═════ AVAILABLE DATA ═════
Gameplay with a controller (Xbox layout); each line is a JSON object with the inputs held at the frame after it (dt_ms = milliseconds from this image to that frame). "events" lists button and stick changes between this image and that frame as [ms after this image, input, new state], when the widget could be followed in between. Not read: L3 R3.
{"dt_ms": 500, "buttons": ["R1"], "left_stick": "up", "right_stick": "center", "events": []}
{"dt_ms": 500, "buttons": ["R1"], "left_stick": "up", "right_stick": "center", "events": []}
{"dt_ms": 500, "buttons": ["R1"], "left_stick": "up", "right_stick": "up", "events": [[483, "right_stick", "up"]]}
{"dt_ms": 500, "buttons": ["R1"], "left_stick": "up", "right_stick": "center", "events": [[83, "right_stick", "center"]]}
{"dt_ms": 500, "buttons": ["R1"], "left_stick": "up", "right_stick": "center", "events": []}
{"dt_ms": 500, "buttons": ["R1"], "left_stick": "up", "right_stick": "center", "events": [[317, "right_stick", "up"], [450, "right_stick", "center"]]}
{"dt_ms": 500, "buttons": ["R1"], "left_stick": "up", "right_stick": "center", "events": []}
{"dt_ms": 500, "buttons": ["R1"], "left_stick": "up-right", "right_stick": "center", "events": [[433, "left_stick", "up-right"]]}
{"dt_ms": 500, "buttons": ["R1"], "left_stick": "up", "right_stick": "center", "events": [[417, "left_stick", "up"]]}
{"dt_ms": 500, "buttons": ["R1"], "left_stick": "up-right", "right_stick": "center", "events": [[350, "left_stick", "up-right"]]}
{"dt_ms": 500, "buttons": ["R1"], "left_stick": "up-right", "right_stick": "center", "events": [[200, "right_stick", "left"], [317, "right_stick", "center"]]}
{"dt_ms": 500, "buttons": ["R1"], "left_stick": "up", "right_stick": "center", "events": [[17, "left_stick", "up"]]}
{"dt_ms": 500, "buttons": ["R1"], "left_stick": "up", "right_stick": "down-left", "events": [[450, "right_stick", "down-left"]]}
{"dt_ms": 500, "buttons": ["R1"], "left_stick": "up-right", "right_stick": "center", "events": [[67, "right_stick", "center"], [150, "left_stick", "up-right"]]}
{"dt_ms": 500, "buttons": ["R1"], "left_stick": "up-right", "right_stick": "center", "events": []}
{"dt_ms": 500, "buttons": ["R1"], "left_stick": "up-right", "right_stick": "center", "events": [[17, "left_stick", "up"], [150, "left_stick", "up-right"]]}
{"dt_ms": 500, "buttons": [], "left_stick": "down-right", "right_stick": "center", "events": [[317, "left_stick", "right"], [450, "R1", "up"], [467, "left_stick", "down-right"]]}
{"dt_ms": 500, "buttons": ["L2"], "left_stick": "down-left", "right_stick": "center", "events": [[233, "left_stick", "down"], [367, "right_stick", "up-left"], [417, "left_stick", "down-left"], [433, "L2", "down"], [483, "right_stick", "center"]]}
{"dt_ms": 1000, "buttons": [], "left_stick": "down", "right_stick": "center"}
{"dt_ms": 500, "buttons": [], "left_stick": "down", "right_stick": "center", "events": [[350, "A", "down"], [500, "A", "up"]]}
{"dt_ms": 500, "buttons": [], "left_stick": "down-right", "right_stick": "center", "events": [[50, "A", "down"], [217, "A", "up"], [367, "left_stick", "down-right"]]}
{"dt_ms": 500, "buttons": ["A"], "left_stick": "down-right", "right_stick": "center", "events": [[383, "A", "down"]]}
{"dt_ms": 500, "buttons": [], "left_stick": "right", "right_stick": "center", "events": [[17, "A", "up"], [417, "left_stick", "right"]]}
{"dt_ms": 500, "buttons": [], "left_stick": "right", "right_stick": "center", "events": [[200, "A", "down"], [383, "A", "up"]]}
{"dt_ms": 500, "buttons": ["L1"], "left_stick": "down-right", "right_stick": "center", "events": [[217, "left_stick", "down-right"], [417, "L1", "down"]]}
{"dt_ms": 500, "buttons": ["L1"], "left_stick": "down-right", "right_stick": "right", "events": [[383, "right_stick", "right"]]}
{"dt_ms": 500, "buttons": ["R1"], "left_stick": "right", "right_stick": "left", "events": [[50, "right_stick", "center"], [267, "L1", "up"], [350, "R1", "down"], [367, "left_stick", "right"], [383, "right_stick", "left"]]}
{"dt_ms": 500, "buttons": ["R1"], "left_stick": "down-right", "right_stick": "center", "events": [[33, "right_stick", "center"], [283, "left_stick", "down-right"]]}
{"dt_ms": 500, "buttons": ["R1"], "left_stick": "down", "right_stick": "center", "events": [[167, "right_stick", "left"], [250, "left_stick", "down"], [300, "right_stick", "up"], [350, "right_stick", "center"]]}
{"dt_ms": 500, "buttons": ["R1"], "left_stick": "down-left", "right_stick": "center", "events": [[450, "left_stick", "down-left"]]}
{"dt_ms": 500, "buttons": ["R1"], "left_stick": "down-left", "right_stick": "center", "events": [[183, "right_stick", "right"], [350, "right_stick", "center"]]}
═════
# TASK ITEM
A word-for-word copy of the data above is the goal, so set it all down again.

# TASK OUTPUT
Gameplay with a controller (Xbox layout); each line is a JSON object with the inputs held at the frame after it (dt_ms = milliseconds from this image to that frame). "events" lists button and stick changes between this image and that frame as [ms after this image, input, new state], when the widget could be followed in between. Not read: L3 R3.
{"dt_ms": 500, "buttons": ["R1"], "left_stick": "up", "right_stick": "center", "events": []}
{"dt_ms": 500, "buttons": ["R1"], "left_stick": "up", "right_stick": "center", "events": []}
{"dt_ms": 500, "buttons": ["R1"], "left_stick": "up", "right_stick": "up", "events": [[483, "right_stick", "up"]]}
{"dt_ms": 500, "buttons": ["R1"], "left_stick": "up", "right_stick": "center", "events": [[83, "right_stick", "center"]]}
{"dt_ms": 500, "buttons": ["R1"], "left_stick": "up", "right_stick": "center", "events": []}
{"dt_ms": 500, "buttons": ["R1"], "left_stick": "up", "right_stick": "center", "events": [[317, "right_stick", "up"], [450, "right_stick", "center"]]}
{"dt_ms": 500, "buttons": ["R1"], "left_stick": "up", "right_stick": "center", "events": []}
{"dt_ms": 500, "buttons": ["R1"], "left_stick": "up-right", "right_stick": "center", "events": [[433, "left_stick", "up-right"]]}
{"dt_ms": 500, "buttons": ["R1"], "left_stick": "up", "right_stick": "center", "events": [[417, "left_stick", "up"]]}
{"dt_ms": 500, "buttons": ["R1"], "left_stick": "up-right", "right_stick": "center", "events": [[350, "left_stick", "up-right"]]}
{"dt_ms": 500, "buttons": ["R1"], "left_stick": "up-right", "right_stick": "center", "events": [[200, "right_stick", "left"], [317, "right_stick", "center"]]}
{"dt_ms": 500, "buttons": ["R1"], "left_stick": "up", "right_stick": "center", "events": [[17, "left_stick", "up"]]}
{"dt_ms": 500, "buttons": ["R1"], "left_stick": "up", "right_stick": "down-left", "events": [[450, "right_stick", "down-left"]]}
{"dt_ms": 500, "buttons": ["R1"], "left_stick": "up-right", "right_stick": "center", "events": [[67, "right_stick", "center"], [150, "left_stick", "up-right"]]}
{"dt_ms": 500, "buttons": ["R1"], "left_stick": "up-right", "right_stick": "center", "events": []}
{"dt_ms": 500, "buttons": ["R1"], "left_stick": "up-right", "right_stick": "center", "events": [[17, "left_stick", "up"], [150, "left_stick", "up-right"]]}
{"dt_ms": 500, "buttons": [], "left_stick": "down-right", "right_stick": "center", "events": [[317, "left_stick", "right"], [450, "R1", "up"], [467, "left_stick", "down-right"]]}
{"dt_ms": 500, "buttons": ["L2"], "left_stick": "down-left", "right_stick": "center", "events": [[233, "left_stick", "down"], [367, "right_stick", "up-left"], [417, "left_stick", "down-left"], [433, "L2", "down"], [483, "right_stick", "center"]]}
{"dt_ms": 1000, "buttons": [], "left_stick": "down", "right_stick": "center"}
{"dt_ms": 500, "buttons": [], "left_stick": "down", "right_stick": "center", "events": [[350, "A", "down"], [500, "A", "up"]]}
{"dt_ms": 500, "buttons": [], "left_stick": "down-right", "right_stick": "center", "events": [[50, "A", "down"], [217, "A", "up"], [367, "left_stick", "down-right"]]}
{"dt_ms": 500, "buttons": ["A"], "left_stick": "down-right", "right_stick": "center", "events": [[383, "A", "down"]]}
{"dt_ms": 500, "buttons": [], "left_stick": "right", "right_stick": "center", "events": [[17, "A", "up"], [417, "left_stick", "right"]]}
{"dt_ms": 500, "buttons": [], "left_stick": "right", "right_stick": "center", "events": [[200, "A", "down"], [383, "A", "up"]]}
{"dt_ms": 500, "buttons": ["L1"], "left_stick": "down-right", "right_stick": "center", "events": [[217, "left_stick", "down-right"], [417, "L1", "down"]]}
{"dt_ms": 500, "buttons": ["L1"], "left_stick": "down-right", "right_stick": "right", "events": [[383, "right_stick", "right"]]}
{"dt_ms": 500, "buttons": ["R1"], "left_stick": "right", "right_stick": "left", "events": [[50, "right_stick", "center"], [267, "L1", "up"], [350, "R1", "down"], [367, "left_stick", "right"], [383, "right_stick", "left"]]}
{"dt_ms": 500, "buttons": ["R1"], "left_stick": "down-right", "right_stick": "center", "events": [[33, "right_stick", "center"], [283, "left_stick", "down-right"]]}
{"dt_ms": 500, "buttons": ["R1"], "left_stick": "down", "right_stick": "center", "events": [[167, "right_stick", "left"], [250, "left_stick", "down"], [300, "right_stick", "up"], [350, "right_stick", "center"]]}
{"dt_ms": 500, "buttons": ["R1"], "left_stick": "down-left", "right_stick": "center", "events": [[450, "left_stick", "down-left"]]}
{"dt_ms": 500, "buttons": ["R1"], "left_stick": "down-left", "right_stick": "center", "events": [[183, "right_stick", "right"], [350, "right_stick", "center"]]}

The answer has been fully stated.